### Exercise
Starting at the line with "необычными названиями" in it, reproduce each line below through the last one, exactly, and include nothing else.

Saved data entries
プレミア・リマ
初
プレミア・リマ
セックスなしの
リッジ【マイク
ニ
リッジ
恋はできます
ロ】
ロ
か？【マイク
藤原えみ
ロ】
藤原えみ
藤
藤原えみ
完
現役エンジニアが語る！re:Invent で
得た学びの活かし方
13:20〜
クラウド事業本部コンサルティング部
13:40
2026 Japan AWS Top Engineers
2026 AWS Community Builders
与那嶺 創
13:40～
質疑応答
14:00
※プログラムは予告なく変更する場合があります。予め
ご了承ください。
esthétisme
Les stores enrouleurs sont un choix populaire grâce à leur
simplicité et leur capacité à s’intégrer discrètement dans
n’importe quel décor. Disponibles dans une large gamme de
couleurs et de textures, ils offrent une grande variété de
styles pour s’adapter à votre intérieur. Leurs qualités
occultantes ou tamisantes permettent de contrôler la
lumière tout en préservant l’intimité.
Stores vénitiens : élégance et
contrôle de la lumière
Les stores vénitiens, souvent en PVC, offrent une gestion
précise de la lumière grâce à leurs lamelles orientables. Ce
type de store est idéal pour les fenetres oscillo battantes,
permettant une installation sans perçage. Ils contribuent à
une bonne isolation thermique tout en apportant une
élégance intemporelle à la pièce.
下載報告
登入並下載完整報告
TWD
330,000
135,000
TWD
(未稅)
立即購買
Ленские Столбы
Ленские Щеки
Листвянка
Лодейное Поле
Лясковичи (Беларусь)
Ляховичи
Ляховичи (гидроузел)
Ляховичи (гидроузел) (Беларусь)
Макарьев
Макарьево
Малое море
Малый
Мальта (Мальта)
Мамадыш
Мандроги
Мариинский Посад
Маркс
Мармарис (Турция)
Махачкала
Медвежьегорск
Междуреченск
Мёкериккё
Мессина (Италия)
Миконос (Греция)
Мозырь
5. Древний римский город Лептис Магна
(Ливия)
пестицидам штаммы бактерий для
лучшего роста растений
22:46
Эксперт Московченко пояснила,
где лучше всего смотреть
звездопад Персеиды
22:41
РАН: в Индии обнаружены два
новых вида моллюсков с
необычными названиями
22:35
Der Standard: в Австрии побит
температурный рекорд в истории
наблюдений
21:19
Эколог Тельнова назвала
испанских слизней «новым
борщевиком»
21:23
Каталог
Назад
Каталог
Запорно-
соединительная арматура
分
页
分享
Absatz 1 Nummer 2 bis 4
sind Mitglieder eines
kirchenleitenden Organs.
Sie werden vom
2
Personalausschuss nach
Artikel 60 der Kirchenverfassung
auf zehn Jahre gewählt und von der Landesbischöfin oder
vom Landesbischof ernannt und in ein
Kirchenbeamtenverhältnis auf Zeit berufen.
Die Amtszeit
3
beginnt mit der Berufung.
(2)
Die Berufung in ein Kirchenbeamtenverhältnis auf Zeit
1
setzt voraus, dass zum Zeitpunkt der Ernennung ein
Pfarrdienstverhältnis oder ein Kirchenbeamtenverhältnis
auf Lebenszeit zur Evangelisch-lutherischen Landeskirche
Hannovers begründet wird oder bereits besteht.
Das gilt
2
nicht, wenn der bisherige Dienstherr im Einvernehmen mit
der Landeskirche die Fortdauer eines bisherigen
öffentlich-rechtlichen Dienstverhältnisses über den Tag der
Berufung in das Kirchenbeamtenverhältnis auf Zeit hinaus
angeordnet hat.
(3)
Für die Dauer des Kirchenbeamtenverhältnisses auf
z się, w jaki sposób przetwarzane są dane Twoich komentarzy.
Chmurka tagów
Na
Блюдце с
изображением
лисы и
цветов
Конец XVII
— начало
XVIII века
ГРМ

### Response to the exercise
необычными названиями
22:35
Der Standard: в Австрии побит
температурный рекорд в истории
наблюдений
21:19
Эколог Тельнова назвала
испанских слизней «новым
борщевиком»
21:23
Каталог
Назад
Каталог
Запорно-
соединительная арматура
分
页
分享
Absatz 1 Nummer 2 bis 4
sind Mitglieder eines
kirchenleitenden Organs.
Sie werden vom
2
Personalausschuss nach
Artikel 60 der Kirchenverfassung
auf zehn Jahre gewählt und von der Landesbischöfin oder
vom Landesbischof ernannt und in ein
Kirchenbeamtenverhältnis auf Zeit berufen.
Die Amtszeit
3
beginnt mit der Berufung.
(2)
Die Berufung in ein Kirchenbeamtenverhältnis auf Zeit
1
setzt voraus, dass zum Zeitpunkt der Ernennung ein
Pfarrdienstverhältnis oder ein Kirchenbeamtenverhältnis
auf Lebenszeit zur Evangelisch-lutherischen Landeskirche
Hannovers begründet wird oder bereits besteht.
Das gilt
2
nicht, wenn der bisherige Dienstherr im Einvernehmen mit
der Landeskirche die Fortdauer eines bisherigen
öffentlich-rechtlichen Dienstverhältnisses über den Tag der
Berufung in das Kirchenbeamtenverhältnis auf Zeit hinaus
angeordnet hat.
(3)
Für die Dauer des Kirchenbeamtenverhältnisses auf
z się, w jaki sposób przetwarzane są dane Twoich komentarzy.
Chmurka tagów
Na
Блюдце с
изображением
лисы и
цветов
Конец XVII
— начало
XVIII века
ГРМ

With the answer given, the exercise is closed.